Just for my understanding: how do IRQ assignments affect memory usage?

Not directly for sure.
The only thing I can think of which indirectly makes this happen is that the increase of efficiency of resource utilization. Specifically, that IRQ balancing increases parallelism across cores, which can prevent resource contention and optimize the use of available memory. When combined with the qca closed source blob (which Robimarko and Ansuel I know love), and ath11k's memory hunger, this interaction may become more important.

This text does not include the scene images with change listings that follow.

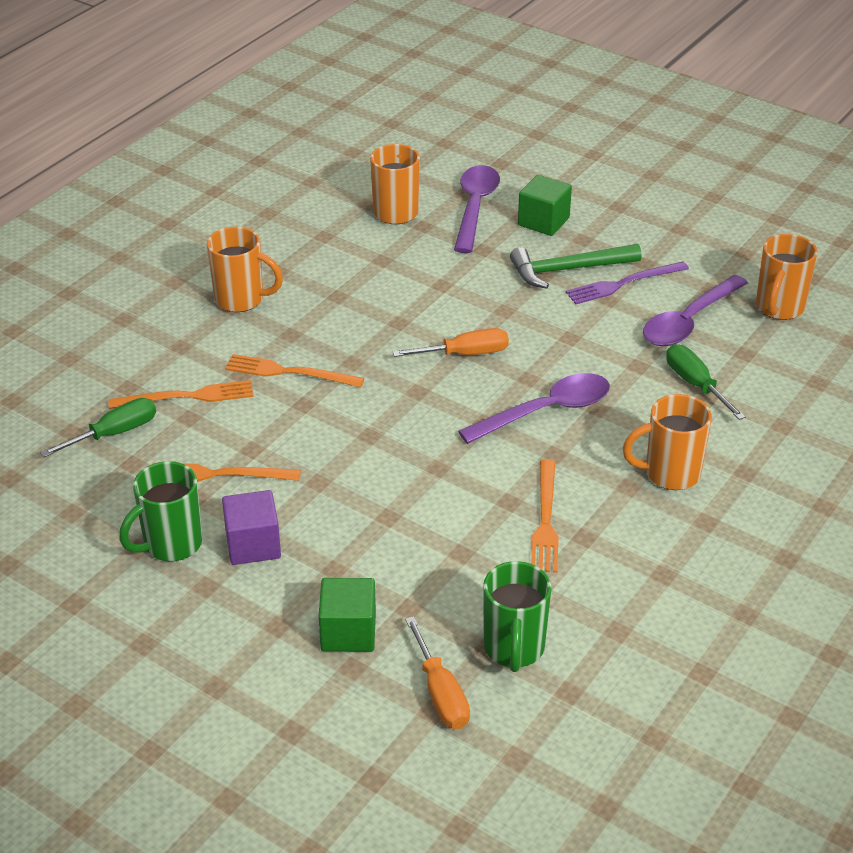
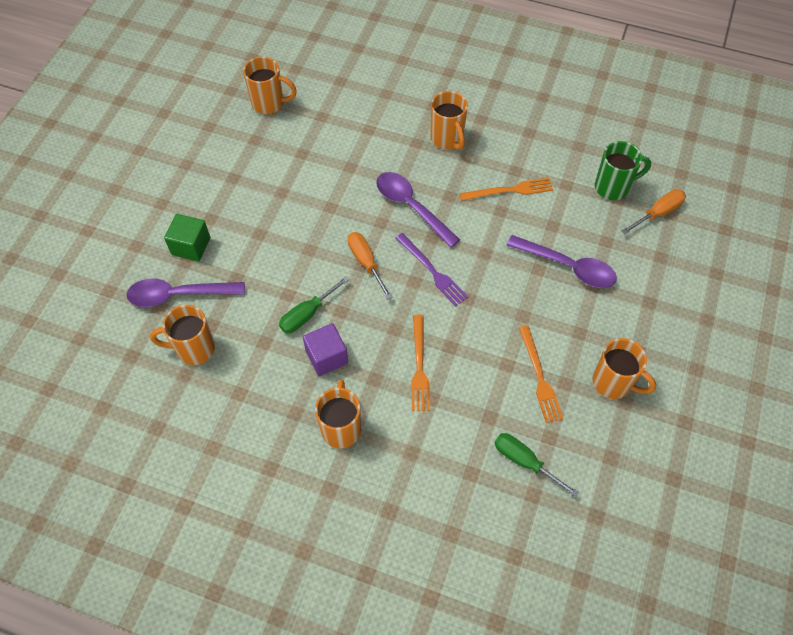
camera: 105 degrees left, 20 degrees up
(171, 544) = (613, 383): green mug -> orange mug
(187, 396) = (468, 426): orange fork -> none
(253, 545) = (593, 335): purple cube -> purple cube (326, 357)
(348, 632) = (637, 265): green cube -> none
(568, 270) = (251, 221): green hammer -> none
(623, 284) = (261, 187): purple fork -> purple fork (432, 271)
(689, 321) = (295, 147): purple spoon -> purple spoon (568, 266)
(695, 384) = (360, 136): green screwdriver -> green screwdriver (307, 314)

@robimarko based on these findings and confirmation above, do you think it makes sense to include the above script or a flavor of it for ipq807 devices in firmware? It's dynamic so the issue of direct number based assignment (which for example changed between 5.15 and 6.1) is a non-concern.

[EDIT] BTW, current uptime and memory info. Memory usage has been rock solid.

Uptime	12d 6h 29m 36s
Total Available	  129 / 406 MB
Used              270 / 406 MB
Cached             27 / 406 MB
1 Like

Thanks, I've placed the script and see how it goes after reboot.

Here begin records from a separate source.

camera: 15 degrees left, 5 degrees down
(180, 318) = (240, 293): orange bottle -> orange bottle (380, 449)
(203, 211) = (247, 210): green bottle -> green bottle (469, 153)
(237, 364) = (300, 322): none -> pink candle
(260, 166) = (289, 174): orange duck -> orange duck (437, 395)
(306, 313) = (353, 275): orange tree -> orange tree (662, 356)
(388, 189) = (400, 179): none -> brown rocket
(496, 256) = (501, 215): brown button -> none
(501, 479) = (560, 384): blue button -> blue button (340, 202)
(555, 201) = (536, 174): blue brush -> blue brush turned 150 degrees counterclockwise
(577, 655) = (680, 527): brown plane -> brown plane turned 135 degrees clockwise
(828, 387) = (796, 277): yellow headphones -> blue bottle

If its dynamic, then it should be good to include it by default as at worst case it will increase the performance a bit.

2 Likes

I've the ppdu* moved across cores since some months ago. But I don't know if it's good or not from a performance view. My two AX3600 seem stable, I can get weeks of uptime without problem. I usually only restart for updating to latest snapshot.

1 Like

I don't fully understand this, but with the irq script in rc local I have 160 mb instead of 60mb ram free :slightly_smiling_face:

No issues with this in my rc.local for my ipq8074. I recon I had to set it like this to get better performance when doing --bidir tests. The IRQ did change running NSS basics so I guess a script is better.

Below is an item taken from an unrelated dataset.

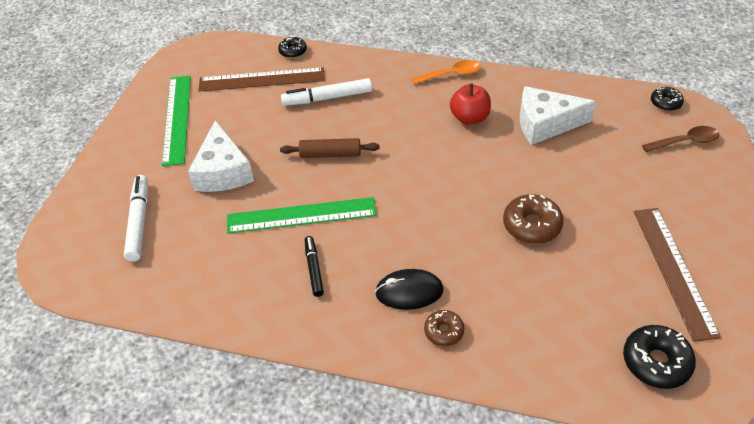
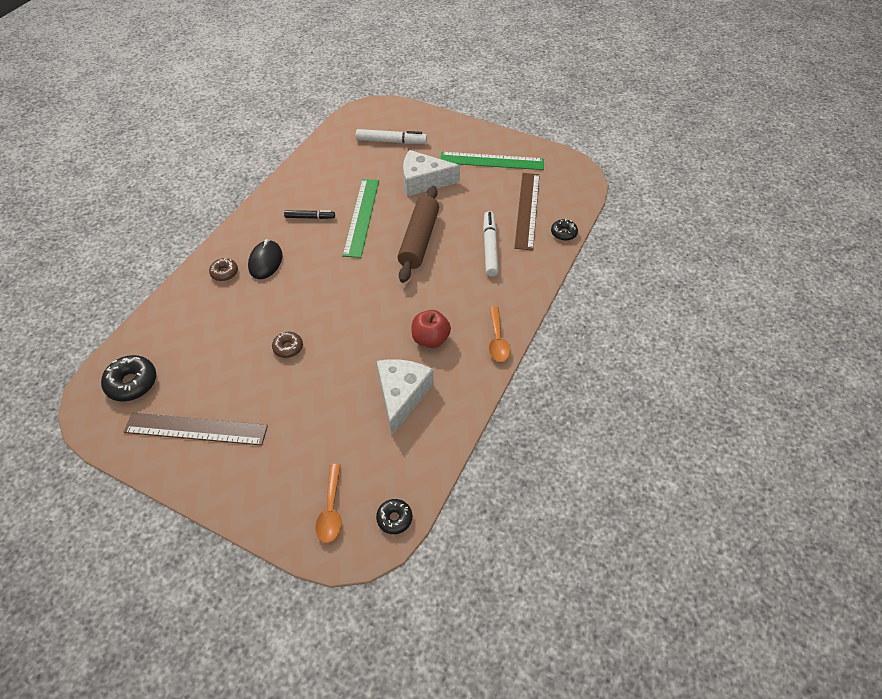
camera: 100 degrees right, 5 degrees up
(330, 154) = (419, 240): brown rolling pin -> brown rolling pin, size x1.63
(531, 225) = (288, 347): brown donut -> brown donut, size x0.61
(685, 142) = (331, 510): brown spoon -> orange spoon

echo 1 > /sys/class/net/lan/queues/rx-0/rps_cpus
echo 2 > /sys/class/net/lan/queues/rx-1/rps_cpus
echo 4 > /sys/class/net/lan/queues/rx-2/rps_cpus
echo 8 > /sys/class/net/lan/queues/rx-3/rps_cpus

echo 1 > /sys/class/net/lan/queues/tx-0/xps_cpus
echo 2 > /sys/class/net/lan/queues/tx-1/xps_cpus
echo 4 > /sys/class/net/lan/queues/tx-2/xps_cpus
echo 8 > /sys/class/net/lan/queues/tx-3/xps_cpus

# echo 8 > /proc/irq/66/smp_affinity

# wbm2host-tx-completions-ring
echo 2 > /proc/irq/65/smp_affinity
echo 4 > /proc/irq/70/smp_affinity
echo 8 > /proc/irq/73/smp_affinity

# ppdu-end-interrupts-mac
echo 8 > /proc/irq/77/smp_affinity
echo 4 > /proc/irq/79/smp_affinity
echo 2 > /proc/irq/81/smp_affinity

# reo2host-destination-ring
echo 1 > /proc/irq/83/smp_affinity
echo 2 > /proc/irq/84/smp_affinity
echo 4 > /proc/irq/85/smp_affinity
echo 8 > /proc/irq/86/smp_affinity

One question tho, if you set f or 3 or c, but don't use irqbalance. Then it will not work?

Great - yes that's also what I saw as well.

Based on McGiverGim's input, I have updated the script in above post to also include
ppdu-end-interrupts-mac-* assigning to cores 2, 3, and 4.

2 Likes

This script should fix the ath11k memory leak?
Does it work also on AX6 (IPQ807X) ?

Please test and report back your results.